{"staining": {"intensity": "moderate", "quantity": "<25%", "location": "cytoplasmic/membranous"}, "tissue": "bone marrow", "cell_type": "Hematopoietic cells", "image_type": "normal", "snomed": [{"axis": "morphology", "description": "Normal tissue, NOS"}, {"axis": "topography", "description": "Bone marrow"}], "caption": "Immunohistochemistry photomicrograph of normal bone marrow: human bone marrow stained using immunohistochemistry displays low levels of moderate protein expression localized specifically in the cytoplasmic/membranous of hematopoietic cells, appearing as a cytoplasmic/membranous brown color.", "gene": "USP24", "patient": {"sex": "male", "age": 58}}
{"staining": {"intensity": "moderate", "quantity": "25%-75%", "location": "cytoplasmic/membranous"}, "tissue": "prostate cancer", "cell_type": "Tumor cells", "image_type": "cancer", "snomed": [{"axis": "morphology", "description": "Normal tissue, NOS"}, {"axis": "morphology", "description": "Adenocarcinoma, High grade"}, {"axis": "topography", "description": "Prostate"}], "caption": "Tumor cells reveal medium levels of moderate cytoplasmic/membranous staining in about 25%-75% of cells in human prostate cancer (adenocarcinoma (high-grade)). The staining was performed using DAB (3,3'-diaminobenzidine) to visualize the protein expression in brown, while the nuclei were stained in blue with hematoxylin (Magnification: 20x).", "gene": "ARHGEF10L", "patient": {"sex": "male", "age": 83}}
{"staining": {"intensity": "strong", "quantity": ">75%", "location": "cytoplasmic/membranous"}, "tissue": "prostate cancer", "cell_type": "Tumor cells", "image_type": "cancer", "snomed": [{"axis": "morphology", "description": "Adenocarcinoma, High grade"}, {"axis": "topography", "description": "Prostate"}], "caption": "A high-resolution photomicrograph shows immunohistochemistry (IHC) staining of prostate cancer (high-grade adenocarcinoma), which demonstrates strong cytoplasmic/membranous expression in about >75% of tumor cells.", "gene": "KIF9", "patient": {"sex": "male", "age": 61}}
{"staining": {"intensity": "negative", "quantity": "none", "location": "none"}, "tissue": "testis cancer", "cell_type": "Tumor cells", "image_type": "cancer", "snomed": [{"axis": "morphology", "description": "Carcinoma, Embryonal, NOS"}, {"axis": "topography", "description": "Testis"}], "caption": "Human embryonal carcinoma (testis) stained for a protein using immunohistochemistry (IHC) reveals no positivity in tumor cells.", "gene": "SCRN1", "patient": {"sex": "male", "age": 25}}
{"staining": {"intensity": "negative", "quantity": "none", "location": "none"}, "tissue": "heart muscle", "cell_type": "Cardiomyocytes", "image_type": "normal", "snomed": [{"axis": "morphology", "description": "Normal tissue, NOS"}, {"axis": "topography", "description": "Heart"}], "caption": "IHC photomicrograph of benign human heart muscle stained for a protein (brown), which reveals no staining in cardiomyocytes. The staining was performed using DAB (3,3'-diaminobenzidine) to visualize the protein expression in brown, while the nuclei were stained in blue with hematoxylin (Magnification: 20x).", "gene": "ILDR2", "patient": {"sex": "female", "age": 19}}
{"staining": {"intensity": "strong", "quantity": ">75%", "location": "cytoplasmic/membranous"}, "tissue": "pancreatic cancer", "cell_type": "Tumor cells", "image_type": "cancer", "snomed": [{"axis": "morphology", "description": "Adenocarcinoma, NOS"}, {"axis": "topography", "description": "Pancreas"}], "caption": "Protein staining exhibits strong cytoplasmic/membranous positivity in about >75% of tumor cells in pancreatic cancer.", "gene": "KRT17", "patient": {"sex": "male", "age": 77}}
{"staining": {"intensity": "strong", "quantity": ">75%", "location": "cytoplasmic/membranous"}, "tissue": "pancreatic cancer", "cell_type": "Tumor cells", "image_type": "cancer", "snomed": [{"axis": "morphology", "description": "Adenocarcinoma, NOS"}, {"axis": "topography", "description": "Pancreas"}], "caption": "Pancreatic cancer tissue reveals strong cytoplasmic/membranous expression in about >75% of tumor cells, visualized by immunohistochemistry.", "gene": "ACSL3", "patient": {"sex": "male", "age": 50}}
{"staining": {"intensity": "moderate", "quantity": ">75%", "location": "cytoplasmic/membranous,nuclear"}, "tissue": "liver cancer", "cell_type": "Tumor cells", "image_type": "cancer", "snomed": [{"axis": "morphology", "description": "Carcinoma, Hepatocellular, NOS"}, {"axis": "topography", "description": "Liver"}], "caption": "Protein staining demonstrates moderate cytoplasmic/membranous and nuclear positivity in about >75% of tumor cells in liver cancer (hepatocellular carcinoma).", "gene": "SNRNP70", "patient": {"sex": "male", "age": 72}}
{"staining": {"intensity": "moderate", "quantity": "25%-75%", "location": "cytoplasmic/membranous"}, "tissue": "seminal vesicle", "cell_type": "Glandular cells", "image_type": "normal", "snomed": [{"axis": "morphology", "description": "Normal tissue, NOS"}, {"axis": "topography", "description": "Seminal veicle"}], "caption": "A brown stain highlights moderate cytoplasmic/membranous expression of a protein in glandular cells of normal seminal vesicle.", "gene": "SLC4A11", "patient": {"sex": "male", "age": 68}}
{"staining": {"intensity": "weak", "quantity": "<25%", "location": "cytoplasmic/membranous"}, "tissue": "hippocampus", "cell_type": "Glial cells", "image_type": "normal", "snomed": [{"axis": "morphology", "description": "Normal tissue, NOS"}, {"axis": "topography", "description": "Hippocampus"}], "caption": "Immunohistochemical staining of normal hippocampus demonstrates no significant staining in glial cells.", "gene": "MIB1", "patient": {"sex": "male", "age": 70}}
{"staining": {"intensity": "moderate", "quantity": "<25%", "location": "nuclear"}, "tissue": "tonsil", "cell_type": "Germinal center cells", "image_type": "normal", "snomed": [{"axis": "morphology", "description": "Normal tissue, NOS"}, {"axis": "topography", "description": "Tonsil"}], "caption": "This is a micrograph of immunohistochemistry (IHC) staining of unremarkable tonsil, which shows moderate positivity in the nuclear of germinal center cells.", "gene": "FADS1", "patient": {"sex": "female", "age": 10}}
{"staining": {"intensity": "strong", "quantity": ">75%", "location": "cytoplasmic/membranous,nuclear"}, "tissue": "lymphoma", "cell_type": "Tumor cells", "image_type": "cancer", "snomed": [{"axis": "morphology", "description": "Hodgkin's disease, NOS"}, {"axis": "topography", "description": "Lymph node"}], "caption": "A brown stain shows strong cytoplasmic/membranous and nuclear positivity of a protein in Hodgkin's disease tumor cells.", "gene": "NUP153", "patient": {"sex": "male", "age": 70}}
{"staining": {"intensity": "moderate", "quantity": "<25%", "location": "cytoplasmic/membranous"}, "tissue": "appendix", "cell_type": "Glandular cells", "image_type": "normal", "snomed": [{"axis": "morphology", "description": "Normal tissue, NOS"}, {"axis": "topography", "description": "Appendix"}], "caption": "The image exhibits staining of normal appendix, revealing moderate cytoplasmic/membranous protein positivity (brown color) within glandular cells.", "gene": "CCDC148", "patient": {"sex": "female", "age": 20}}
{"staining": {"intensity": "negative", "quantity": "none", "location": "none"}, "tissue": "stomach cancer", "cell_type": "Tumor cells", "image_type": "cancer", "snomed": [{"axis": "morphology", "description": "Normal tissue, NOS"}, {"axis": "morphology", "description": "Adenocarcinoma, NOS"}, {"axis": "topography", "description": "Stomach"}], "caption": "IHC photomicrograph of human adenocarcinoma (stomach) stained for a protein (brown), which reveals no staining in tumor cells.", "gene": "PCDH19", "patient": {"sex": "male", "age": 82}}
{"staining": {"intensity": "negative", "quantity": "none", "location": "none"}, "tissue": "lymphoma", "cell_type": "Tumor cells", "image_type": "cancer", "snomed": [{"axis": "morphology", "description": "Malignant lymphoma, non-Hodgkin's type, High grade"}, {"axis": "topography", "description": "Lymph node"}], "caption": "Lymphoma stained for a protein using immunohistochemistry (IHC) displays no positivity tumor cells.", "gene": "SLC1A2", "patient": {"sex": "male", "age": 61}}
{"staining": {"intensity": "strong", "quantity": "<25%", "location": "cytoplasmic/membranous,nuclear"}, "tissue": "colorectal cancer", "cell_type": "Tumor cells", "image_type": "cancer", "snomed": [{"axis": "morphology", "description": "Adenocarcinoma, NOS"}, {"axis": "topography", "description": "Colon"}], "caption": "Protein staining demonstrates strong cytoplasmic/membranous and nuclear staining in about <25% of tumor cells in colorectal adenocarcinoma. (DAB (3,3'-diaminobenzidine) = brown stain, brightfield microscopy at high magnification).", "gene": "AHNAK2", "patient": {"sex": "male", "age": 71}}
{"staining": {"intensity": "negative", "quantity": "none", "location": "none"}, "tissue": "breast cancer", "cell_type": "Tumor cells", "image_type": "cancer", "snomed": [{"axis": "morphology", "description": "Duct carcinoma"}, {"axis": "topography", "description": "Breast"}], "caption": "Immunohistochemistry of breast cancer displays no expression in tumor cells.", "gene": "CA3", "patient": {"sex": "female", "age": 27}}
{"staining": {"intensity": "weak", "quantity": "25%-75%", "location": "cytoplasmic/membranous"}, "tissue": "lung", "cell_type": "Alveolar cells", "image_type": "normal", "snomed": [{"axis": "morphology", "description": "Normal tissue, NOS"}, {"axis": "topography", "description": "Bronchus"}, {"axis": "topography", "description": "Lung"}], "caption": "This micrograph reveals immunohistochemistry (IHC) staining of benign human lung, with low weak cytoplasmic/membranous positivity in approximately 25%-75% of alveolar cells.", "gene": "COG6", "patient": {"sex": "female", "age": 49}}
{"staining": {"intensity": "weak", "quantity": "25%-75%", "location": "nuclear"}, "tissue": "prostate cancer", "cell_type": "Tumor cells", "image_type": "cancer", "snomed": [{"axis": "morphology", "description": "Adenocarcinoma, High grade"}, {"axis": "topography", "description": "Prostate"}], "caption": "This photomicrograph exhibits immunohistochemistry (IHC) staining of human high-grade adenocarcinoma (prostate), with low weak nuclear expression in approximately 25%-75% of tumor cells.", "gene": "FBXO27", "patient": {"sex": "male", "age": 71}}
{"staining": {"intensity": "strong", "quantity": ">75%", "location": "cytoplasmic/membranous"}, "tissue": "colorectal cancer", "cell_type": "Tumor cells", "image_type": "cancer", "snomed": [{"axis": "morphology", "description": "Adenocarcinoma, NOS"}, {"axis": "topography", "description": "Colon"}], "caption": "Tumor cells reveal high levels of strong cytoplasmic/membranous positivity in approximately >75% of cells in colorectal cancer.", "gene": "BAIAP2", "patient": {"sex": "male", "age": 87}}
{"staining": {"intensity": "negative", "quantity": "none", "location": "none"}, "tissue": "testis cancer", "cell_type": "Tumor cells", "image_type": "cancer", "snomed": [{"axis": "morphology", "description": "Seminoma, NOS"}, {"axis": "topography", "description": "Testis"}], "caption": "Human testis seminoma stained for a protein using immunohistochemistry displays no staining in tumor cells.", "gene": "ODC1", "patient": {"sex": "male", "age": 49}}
- - -
> [EXERCISE DETAILS]: Both ends count here. Reproduce exactly the lines from the one containing "cells reveal high" through the end of the listing.

> [ANSWER]:
{"staining": {"intensity": "strong", "quantity": ">75%", "location": "cytoplasmic/membranous"}, "tissue": "colorectal cancer", "cell_type": "Tumor cells", "image_type": "cancer", "snomed": [{"axis": "morphology", "description": "Adenocarcinoma, NOS"}, {"axis": "topography", "description": "Colon"}], "caption": "Tumor cells reveal high levels of strong cytoplasmic/membranous positivity in approximately >75% of cells in colorectal cancer.", "gene": "BAIAP2", "patient": {"sex": "male", "age": 87}}
{"staining": {"intensity": "negative", "quantity": "none", "location": "none"}, "tissue": "testis cancer", "cell_type": "Tumor cells", "image_type": "cancer", "snomed": [{"axis": "morphology", "description": "Seminoma, NOS"}, {"axis": "topography", "description": "Testis"}], "caption": "Human testis seminoma stained for a protein using immunohistochemistry displays no staining in tumor cells.", "gene": "ODC1", "patient": {"sex": "male", "age": 49}}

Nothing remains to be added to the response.